I shift my weight and a twig snaps under my foot. Davorin starts, and his hand flies to the stolen meat cleaver lying on the rock next to him.

"Ardyan?" he hisses, his voice barely above a whisper, as he pivots around, eyes scanning the dark forest.

"Here," I reply, stepping from behind the trees and into his sight. His face cracks into a grin.

"Finally! You took your time tonight." He leaps up and bounds towards me like a shaggy, overjoyed dog. I hold out the slice of bread and the leg of chicken I'd saved, and he snatches them up before I have a chance to say anything.

"How's progress?" Davorin says as he hops back onto his rock, tearing into the chicken ravenously. He stretches his long legs out in front of him, his filthy, bare feet dangling in the water. I haven't seen him wearing his boots for the last few days, and I wonder if they are too damaged to wear. I should find him some. The snows will come soon, and he'll get frostbite without any shoes.

I swallow and sit down on the other end of the stone. "Progress is fine." My throat is tight, and I have to force the words out. I haven't found this bloody document yet, even though I go down there every night I can to look, but neither of us ever expected me to get this done quickly. The more time I spend in that archive, the more passageways full of shelves I find. The place is massive.

Davorin stops eating and wipes some chicken juice from his beard with the back of his hand. "I feel like there should be a 'but' there," he says, tossing the bone into the forest and making a start on the bread.

I clench my fists in my lap. "Someone...someone got banished this morning," I sigh. I glance at Davorin. He's stopped attacking the bread and his face is strangely calm. I had expected him to start raging about the corruption of the system or something.

"A friend?" is all he says, though.

"Sort of," I reply. "I knew her."

"What'd she do?"

"She..." I sigh through my teeth. "A while ago, someone found her diary and showed Tanvik. She'd written about how much she fancied some older girl, and Tanvik shaved her head for it."

Davorin nods. "He always was pretty determined to breed more Shadow Sorcerers. Pervert. Is that why she got banished?"

"No." I take a deep breath. I don't want to voice the truth—it will just make it more inescapable. That is probably why I do it. "My girlfriend reported Arabella. The other day, I almost got caught. I told Hestia what I'm doing, and—and she told Tanvik that Arabella was planning to desert or something to distract everyone's attention away from me. I don't even know that it worked. I checked the archive earlier though, and it was exactly how I left it, so Tanvik can't know that I've been going down there." I let my words hang in the air between us.

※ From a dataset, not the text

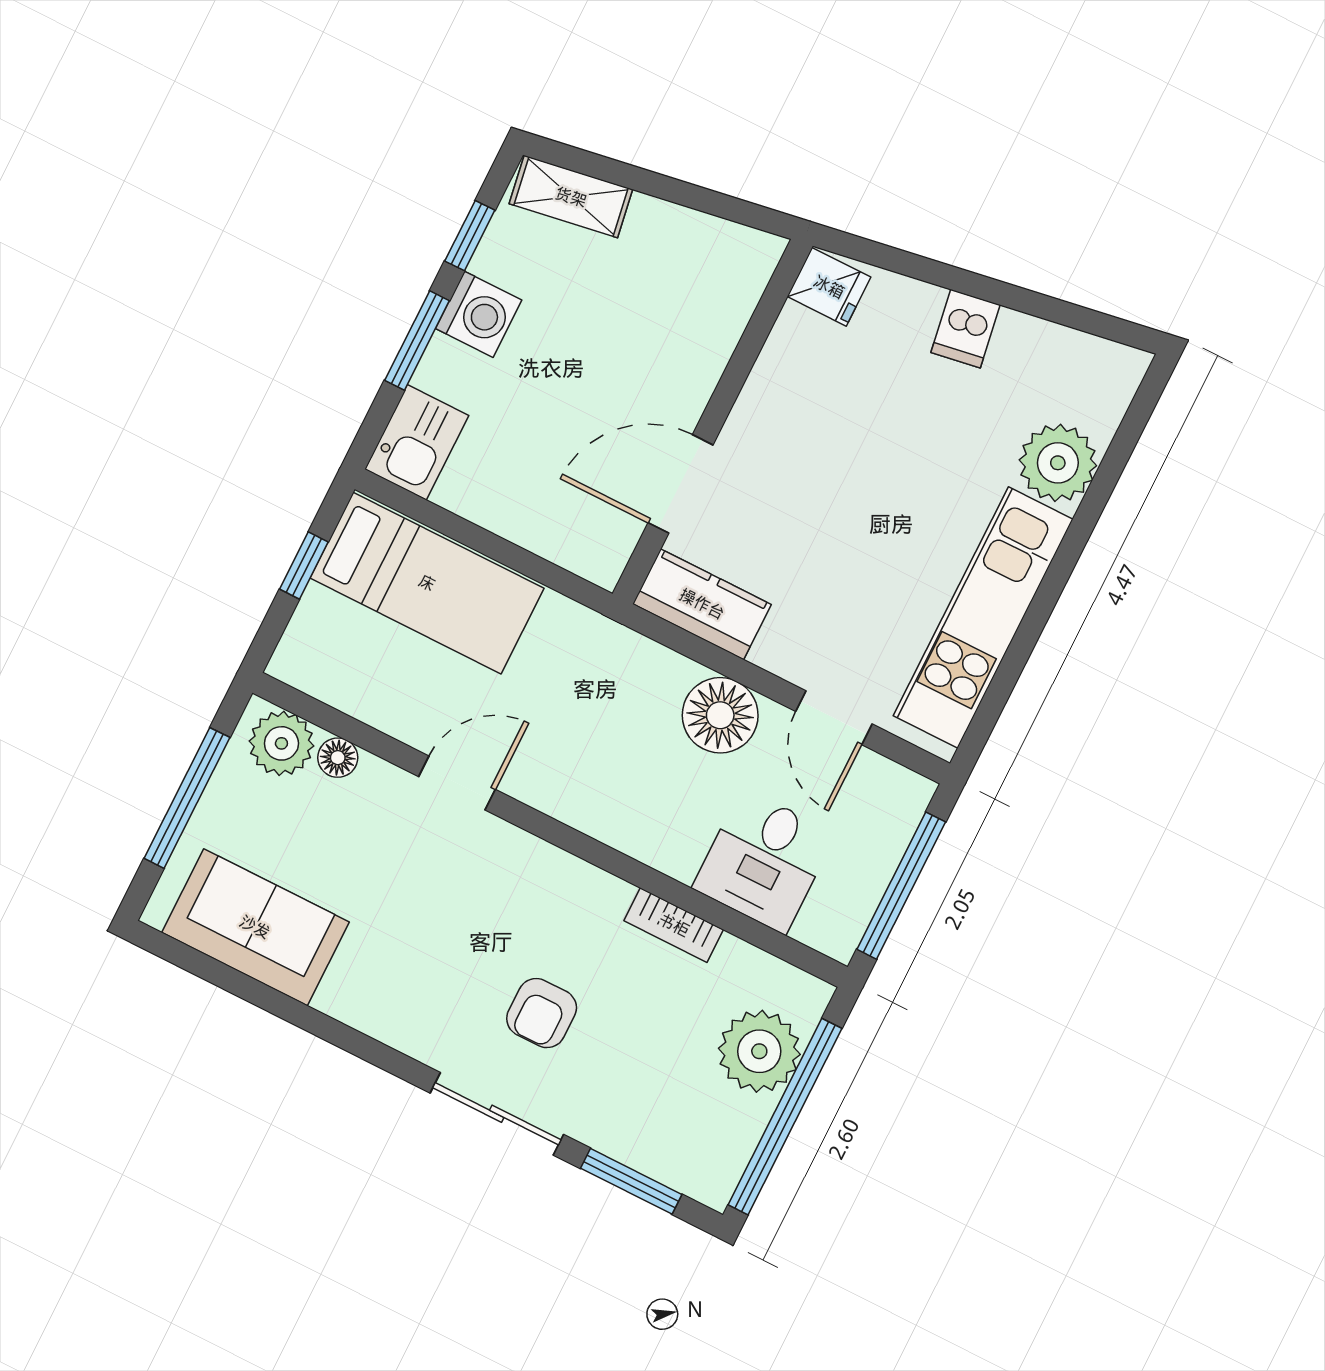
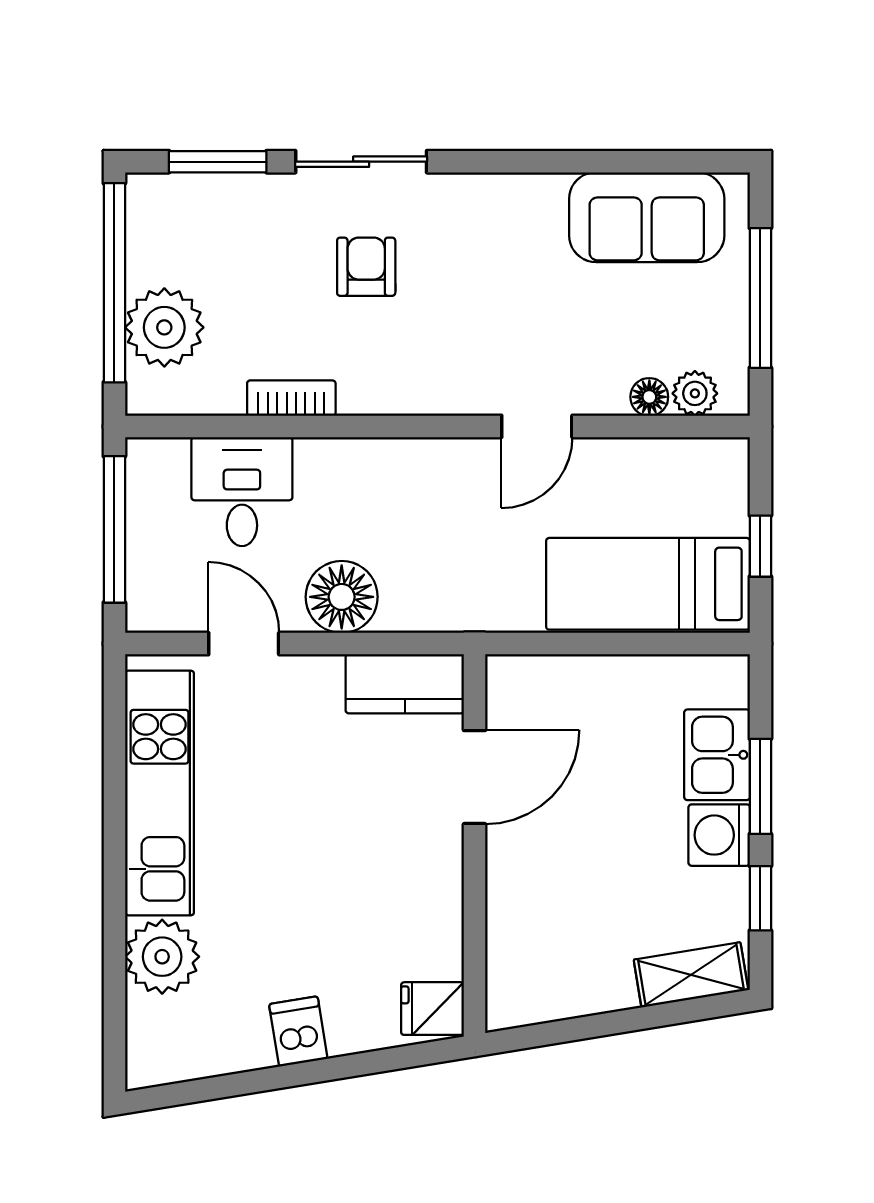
kitchen sink: (417, 442) -> (717, 755), moved
plant: (281, 743) -> (695, 393), width x0.73, depth x0.73

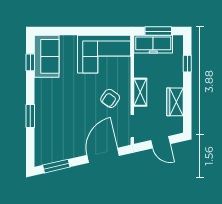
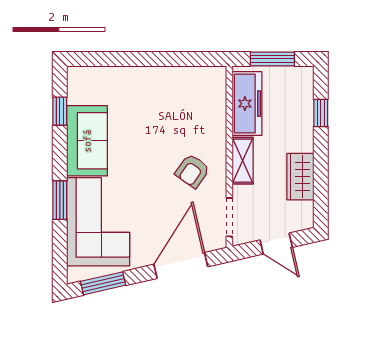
freezer: (153, 44) -> (247, 104), moved, turned -90
corner sofa: (104, 54) -> (98, 222), moved, turned -90
sofa: (47, 56) -> (87, 141), moved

I don't know if Davorin will laugh, or strangle me for telling someone, but I don't even care. The words are out of me, and that's enough.

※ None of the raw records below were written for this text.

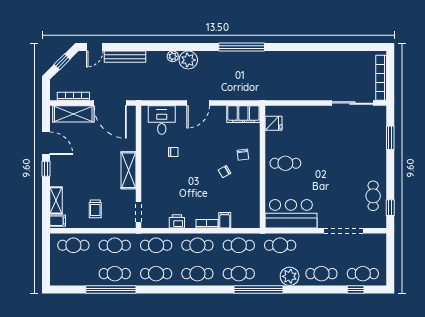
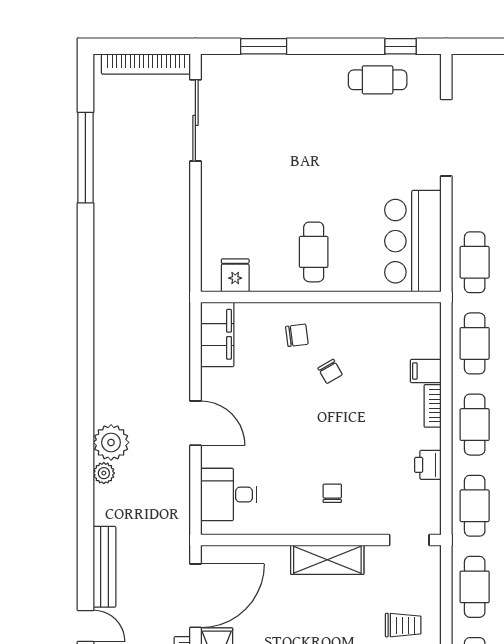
window: (242, 47) -> (85, 158), moved
chair: (173, 152) -> (332, 493), moved

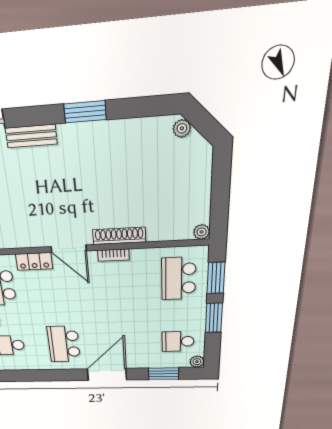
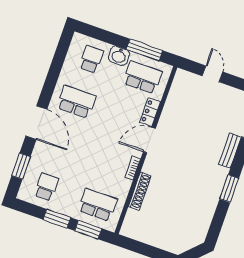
plant: (182, 128) -> (196, 240), removed
plant: (202, 232) -> (126, 231), removed
shoe rack: (119, 236) -> (140, 191), moved
plant: (197, 362) -> (23, 195), removed

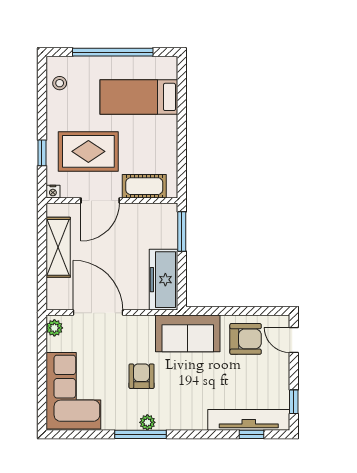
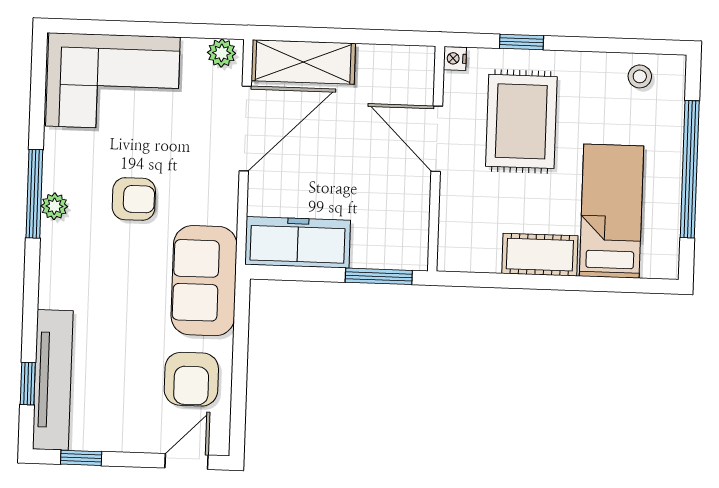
cot: (144, 186) -> (540, 255), moved, turned 90
shelving: (58, 247) -> (303, 62), moved

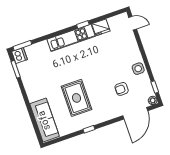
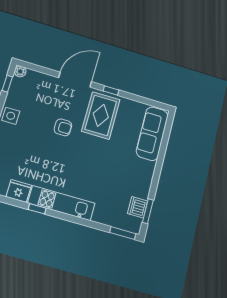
dishwasher: (20, 56) -> (138, 207), moved
armchair: (122, 89) -> (63, 127), moved
rug: (77, 98) -> (101, 115), moved
door: (135, 113) -> (75, 80), moved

He is silent for a moment. He doesn't look angry, which is an immense relief. Instead, his brow is creased in thought, and that is not so reassuring. After a moment his eyes light up, and that is definitely worrying. "This Arabella. Does she have anything at all to do with the one who graduated this morning?"

"Uh, yes. They were really close friends." In fact, I have suspicions that they might have been more than just friends, but I never said anything. "Wait, how do you know about Flick?"

"Yes, that was her name," he mutters to himself. "People have been talking about it today. Sound carries."

Davorin stands up, brushing the crumbs from his tunic. "Thanks for the food, Ardyan. Keep looking for the book. And if I'm not here tomorrow, don't panic because I probably will not be dead."

"What are you doing?" I demand, suddenly panicked. Surely he's not going to fly back to Astia on that dragon that I'm still not sure is real and leave me to do this on my own?

He picks up the lamp and says nothing, only winking at me, before slipping away through the trees and leaving me in the dark.